Marynarka Digel nie ma metki informującej o składzie tkaniny, a jedynie wszywkę z hasłem: Easy Wear Wool. Co akurat w pełni potwierdzam – to wełna dogodna do noszenia 🙂 Marynarka była skracana oraz skracane były rękawy – co widać na zdjęciu powyżej, jeśli zwróci się uwagę na położenie guzików przy rękawach oraz położenie naszywanej kieszeni względem dolnej krawędzi marynarki. Naszywane kieszenie mają kształt kwiatu tulipana. W pakiecie oferuję spodnie z szarej flaneli marki Carl Gross. Ale uwaga: spodnie nie mają szlufek, więc można je nosić tylko z szelkami (mają guziki do szelek).

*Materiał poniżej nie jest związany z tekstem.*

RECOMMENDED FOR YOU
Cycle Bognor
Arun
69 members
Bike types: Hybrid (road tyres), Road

Zielona marynarka jest bezimienna. Uszyta przed laty przez jakąś firmę z Allegro, nie należy na pewno do grupy marynarek prestiżowych, ale trudno jej odmówić swoistego uroku. Nominalnie jest z bawełny, ale mam co do tego wątpliwości. Przeżyła wraz ze mną pewną ciekawą przygodę. Mianowicie miałem ją na sobie podczas koncertu Carlosa Santany w amfiteatrze w Dolinie Szarlotty. Pod koniec koncertu lunął deszcz (scena była zadaszona, ale widownia nie), który zmoczył mnie doszczętnie. Byłem pewien, że marynarka będzie do wyrzucenia, ale gdy rano ją obejrzałem (przez noc zdążyła wyschnąć), okazało się, że jest nieskazitelna, jakby przed chwilą odebrana od krawca. Jeśli ktoś szuka ubioru na Dzień Świętego Patryka, to ta marynarka jest wprost wymarzona 🙂
Moją wyprzedaż kończy marynarka, która jest trochę żartem: bawełniana, bez podszewki, bardzo krótka, z wąskimi klapami, z mocno skróconymi rękawami, więc mająca wiele wad i jedną zaletę: kolor. Może ktoś zbuduje na jej bazie jakąś ciekawą stylizację? Mnie się to kilka razy udało 🙂
Super pomysł i super okazja dla panów o podobnych do Ciebie Janie rozmiarach, ja niestety za duży urosłem 😉
Pozdrawiam.
Wszystko się zgadza oprócz klatki… Ja mam 108
Dobry pomysł Janku na przewietrzenie garderoby, niestety żaden mój wymiar się nie zgadza z Twoim🤣😂
Pozdrawiam
Jak na dzisiejsze standardy jestem raczej mały 🙂 W młodości z moimi 175 cm wzrostu należałem raczej do wyższych.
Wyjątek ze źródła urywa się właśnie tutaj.